- _ACTIVITY_
Retype the complete listing exactly as it appears.

- _PROVIDED ENTRIES_
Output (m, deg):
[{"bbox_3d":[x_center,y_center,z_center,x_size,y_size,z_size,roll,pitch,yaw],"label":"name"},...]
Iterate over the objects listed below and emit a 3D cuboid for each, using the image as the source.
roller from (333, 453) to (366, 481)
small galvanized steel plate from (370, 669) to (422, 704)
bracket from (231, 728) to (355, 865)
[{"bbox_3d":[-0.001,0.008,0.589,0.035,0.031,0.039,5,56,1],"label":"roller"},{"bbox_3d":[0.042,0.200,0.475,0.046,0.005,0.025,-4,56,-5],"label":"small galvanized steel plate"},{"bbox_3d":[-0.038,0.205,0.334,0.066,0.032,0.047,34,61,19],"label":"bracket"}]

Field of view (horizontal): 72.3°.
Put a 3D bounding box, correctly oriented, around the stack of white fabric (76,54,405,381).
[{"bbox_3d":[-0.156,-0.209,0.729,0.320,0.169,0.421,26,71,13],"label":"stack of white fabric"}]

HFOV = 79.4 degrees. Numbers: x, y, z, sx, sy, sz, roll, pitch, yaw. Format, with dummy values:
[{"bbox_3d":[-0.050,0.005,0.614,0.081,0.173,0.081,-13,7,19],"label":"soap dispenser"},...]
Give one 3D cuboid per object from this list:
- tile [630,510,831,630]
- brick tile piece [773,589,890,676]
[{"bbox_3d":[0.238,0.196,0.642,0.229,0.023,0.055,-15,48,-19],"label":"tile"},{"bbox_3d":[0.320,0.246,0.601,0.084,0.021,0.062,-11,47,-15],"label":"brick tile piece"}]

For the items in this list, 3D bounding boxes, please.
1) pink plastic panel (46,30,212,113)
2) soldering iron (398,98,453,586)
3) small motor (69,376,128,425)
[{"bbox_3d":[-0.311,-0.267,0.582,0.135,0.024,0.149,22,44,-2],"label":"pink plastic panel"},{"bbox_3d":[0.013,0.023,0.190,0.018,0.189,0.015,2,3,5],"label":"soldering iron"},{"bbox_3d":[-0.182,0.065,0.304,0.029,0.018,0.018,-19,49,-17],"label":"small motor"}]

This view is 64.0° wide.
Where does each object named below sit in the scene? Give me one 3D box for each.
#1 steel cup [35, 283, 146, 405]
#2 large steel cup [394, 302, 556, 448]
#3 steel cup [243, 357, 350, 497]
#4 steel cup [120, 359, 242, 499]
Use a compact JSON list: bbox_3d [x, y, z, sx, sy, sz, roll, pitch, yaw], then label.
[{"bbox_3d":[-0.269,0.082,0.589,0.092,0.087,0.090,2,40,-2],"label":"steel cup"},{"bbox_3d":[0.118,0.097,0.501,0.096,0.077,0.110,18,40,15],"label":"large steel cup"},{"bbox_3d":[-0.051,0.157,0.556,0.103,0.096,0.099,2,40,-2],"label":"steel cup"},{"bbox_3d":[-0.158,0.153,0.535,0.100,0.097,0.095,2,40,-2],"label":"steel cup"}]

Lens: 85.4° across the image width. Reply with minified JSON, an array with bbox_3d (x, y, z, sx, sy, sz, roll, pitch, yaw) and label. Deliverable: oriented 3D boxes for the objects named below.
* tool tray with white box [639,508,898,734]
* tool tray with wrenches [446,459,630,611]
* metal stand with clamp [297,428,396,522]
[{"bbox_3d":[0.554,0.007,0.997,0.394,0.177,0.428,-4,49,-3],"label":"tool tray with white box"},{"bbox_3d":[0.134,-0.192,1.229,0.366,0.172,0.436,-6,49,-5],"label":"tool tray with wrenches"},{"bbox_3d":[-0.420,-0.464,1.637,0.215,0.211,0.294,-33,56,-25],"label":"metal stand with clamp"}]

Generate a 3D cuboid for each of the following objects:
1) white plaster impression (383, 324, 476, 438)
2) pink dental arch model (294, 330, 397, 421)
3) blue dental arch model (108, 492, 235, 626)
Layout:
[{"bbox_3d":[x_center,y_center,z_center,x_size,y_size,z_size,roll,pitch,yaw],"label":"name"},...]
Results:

- _EXERCISE OUTPUT_
Output (m, deg):
[{"bbox_3d":[x_center,y_center,z_center,x_size,y_size,z_size,roll,pitch,yaw],"label":"name"},...]
Iterate over the objects listed below and emit a 3D cuboid for each, using the image as the source.
roller from (333, 453) to (366, 481)
small galvanized steel plate from (370, 669) to (422, 704)
bracket from (231, 728) to (355, 865)
[{"bbox_3d":[-0.001,0.008,0.589,0.035,0.031,0.039,5,56,1],"label":"roller"},{"bbox_3d":[0.042,0.200,0.475,0.046,0.005,0.025,-4,56,-5],"label":"small galvanized steel plate"},{"bbox_3d":[-0.038,0.205,0.334,0.066,0.032,0.047,34,61,19],"label":"bracket"}]

Field of view (horizontal): 72.3°.
Put a 3D bounding box, correctly oriented, around the stack of white fabric (76,54,405,381).
[{"bbox_3d":[-0.156,-0.209,0.729,0.320,0.169,0.421,26,71,13],"label":"stack of white fabric"}]

HFOV = 79.4 degrees. Numbers: x, y, z, sx, sy, sz, roll, pitch, yaw. Format, with dummy values:
[{"bbox_3d":[-0.050,0.005,0.614,0.081,0.173,0.081,-13,7,19],"label":"soap dispenser"},...]
Give one 3D cuboid per object from this list:
- tile [630,510,831,630]
- brick tile piece [773,589,890,676]
[{"bbox_3d":[0.238,0.196,0.642,0.229,0.023,0.055,-15,48,-19],"label":"tile"},{"bbox_3d":[0.320,0.246,0.601,0.084,0.021,0.062,-11,47,-15],"label":"brick tile piece"}]

For the items in this list, 3D bounding boxes, please.
1) pink plastic panel (46,30,212,113)
2) soldering iron (398,98,453,586)
3) small motor (69,376,128,425)
[{"bbox_3d":[-0.311,-0.267,0.582,0.135,0.024,0.149,22,44,-2],"label":"pink plastic panel"},{"bbox_3d":[0.013,0.023,0.190,0.018,0.189,0.015,2,3,5],"label":"soldering iron"},{"bbox_3d":[-0.182,0.065,0.304,0.029,0.018,0.018,-19,49,-17],"label":"small motor"}]

This view is 64.0° wide.
Where does each object named below sit in the scene? Give me one 3D box for each.
#1 steel cup [35, 283, 146, 405]
#2 large steel cup [394, 302, 556, 448]
#3 steel cup [243, 357, 350, 497]
#4 steel cup [120, 359, 242, 499]
Use a compact JSON list: bbox_3d [x, y, z, sx, sy, sz, roll, pitch, yaw], then label.
[{"bbox_3d":[-0.269,0.082,0.589,0.092,0.087,0.090,2,40,-2],"label":"steel cup"},{"bbox_3d":[0.118,0.097,0.501,0.096,0.077,0.110,18,40,15],"label":"large steel cup"},{"bbox_3d":[-0.051,0.157,0.556,0.103,0.096,0.099,2,40,-2],"label":"steel cup"},{"bbox_3d":[-0.158,0.153,0.535,0.100,0.097,0.095,2,40,-2],"label":"steel cup"}]

Lens: 85.4° across the image width. Reply with minified JSON, an array with bbox_3d (x, y, z, sx, sy, sz, roll, pitch, yaw) and label. Deliverable: oriented 3D boxes for the objects named below.
* tool tray with white box [639,508,898,734]
* tool tray with wrenches [446,459,630,611]
* metal stand with clamp [297,428,396,522]
[{"bbox_3d":[0.554,0.007,0.997,0.394,0.177,0.428,-4,49,-3],"label":"tool tray with white box"},{"bbox_3d":[0.134,-0.192,1.229,0.366,0.172,0.436,-6,49,-5],"label":"tool tray with wrenches"},{"bbox_3d":[-0.420,-0.464,1.637,0.215,0.211,0.294,-33,56,-25],"label":"metal stand with clamp"}]

Generate a 3D cuboid for each of the following objects:
1) white plaster impression (383, 324, 476, 438)
2) pink dental arch model (294, 330, 397, 421)
3) blue dental arch model (108, 492, 235, 626)
Layout:
[{"bbox_3d":[x_center,y_center,z_center,x_size,y_size,z_size,roll,pitch,yaw],"label":"name"},...]
Results:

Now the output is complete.